K-Medoids and K-Means are two popular methods of partitional clustering. The consensus is that K-Medoids is better at clustering data when there are outliers (source). This is because it chooses data points as cluster centers (and uses Manhattan distance), whereas K-Means chooses any center that minimizes the sum of squares, so it is more influenced by outliers.
This makes sense, however when I use these methods to do a simple test on made up data, it does not suggest that using Medoids is better at dealing with outliers, in fact it is sometimes worse. My question is: Where in the following test have I gone wrong? Perhaps I have some fundamental misunderstanding about these methods.
First, some made up data (named 'comp') which makes 3 obvious clusters
x <- c(2, 3, 2.4, 1.9, 1.6, 2.3, 1.8, 5, 6, 5, 5.8, 6.1, 5.5, 7.2, 7.5, 8, 7.2, 7.8, 7.3, 6.4) y <- c(3, 2, 3.1, 2.6, 2.7, 2.9, 2.5, 7, 7, 6.5, 6.4, 6.9, 6.5, 7.5, 7.25, 7, 7.8, 7.5, 8.1, 7) data.frame(x,y) -> comp library(ggplot2) ggplot(comp, aes(x, y)) + geom_point(alpha=.5, size=3, pch = 16)
It is clustered with the package 'vegclust', which can do both K-Means and K-Medoids.
library(vegclust) k <- vegclust(x=comp, mobileCenters=3, method="KM", nstart=100, iter.max=1000) #K-Means k <- vegclust(x=comp, mobileCenters=3, method="KMdd", nstart=100, iter.max=1000) #K-Medoids
When making a scatterplot, both K-Means and K-Medoids pick up the 3 obvious clusters.
color <- k$memb[,1]+k$memb[,2]*2+k$memb[,3]*3 # Making the different clusters have different colors # K-Means scatterplot ggplot(comp, aes(x, y)) + geom_point(alpha=.5, color=color, pch = 16, size=3) # K-Medoids scatterplot ggplot(comp, aes(x, y)) + geom_point(alpha=.5, color=color, size=3, pch = 16)
Now an outlier is added:
comp[21,1] <- 3 comp[21,2] <- 7.5
This outlier shifts the center of the blue cluster to the left of the graph.
As a result, when using K-Medoids on the new data, the right-most point of the blue cluster is broken off and joins the red cluster.
K-Medoids finds the correct clusters 0% of the time.
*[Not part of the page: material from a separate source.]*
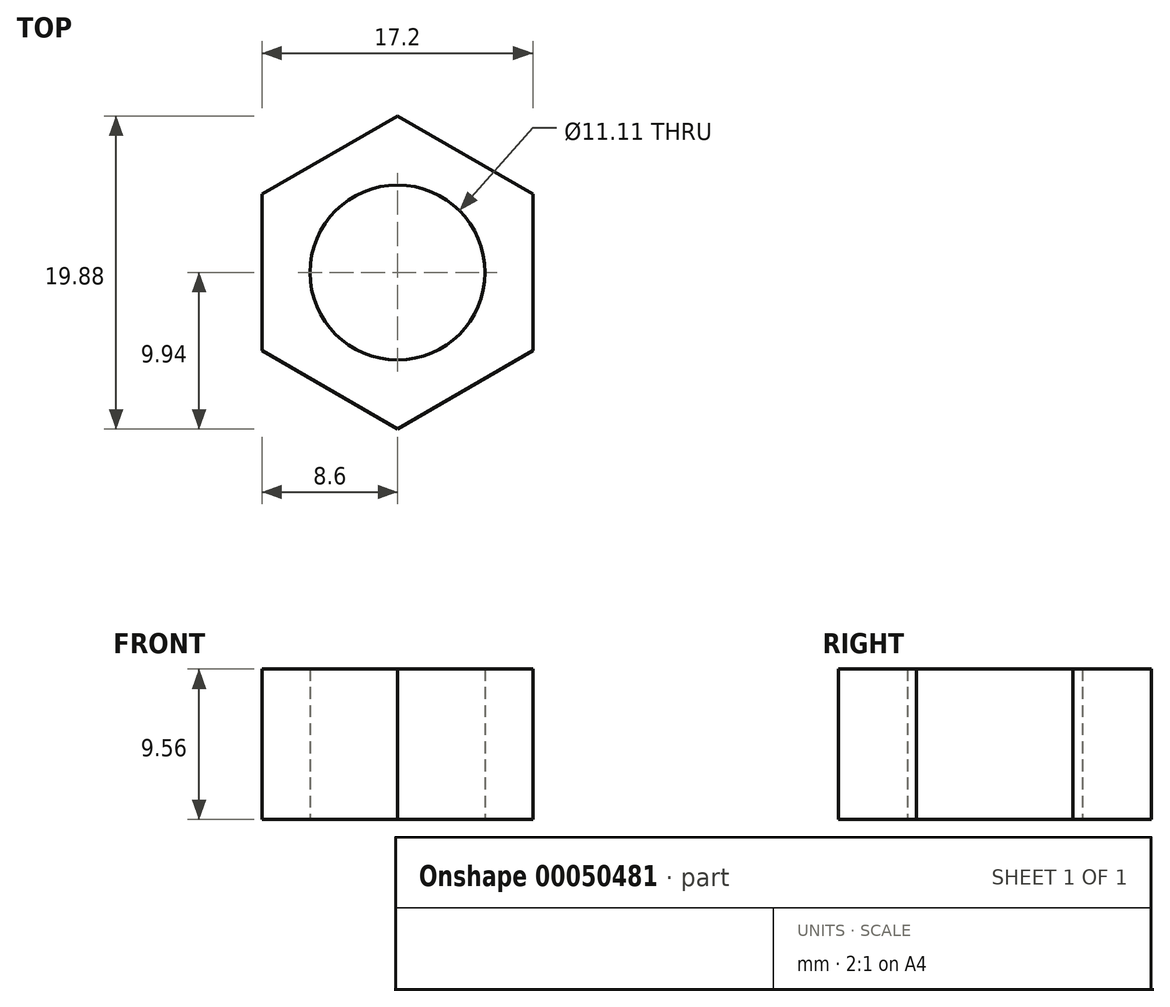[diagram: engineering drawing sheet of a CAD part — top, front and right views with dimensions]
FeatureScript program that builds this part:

Interestingly, K-means actually generates better (more intuitive) clusters with the new data about 25% of the time depending on the random initial cluster centers (you may have to run several times to get the correct clustering).
As you can see from this example, K-Means was actually better at handling outliers than K-Medoids (same data, same package etc.). While K-Means wasn't always correct, K-Medoids was never correct. If a researcher studied this data and ran both K-Means and K-Medoids several times, then chose the best result from each, K-Means would have been better at dealing with the outlier.
Can someone explain these results? Have I done something wrong in my test or misunderstood how these methods work?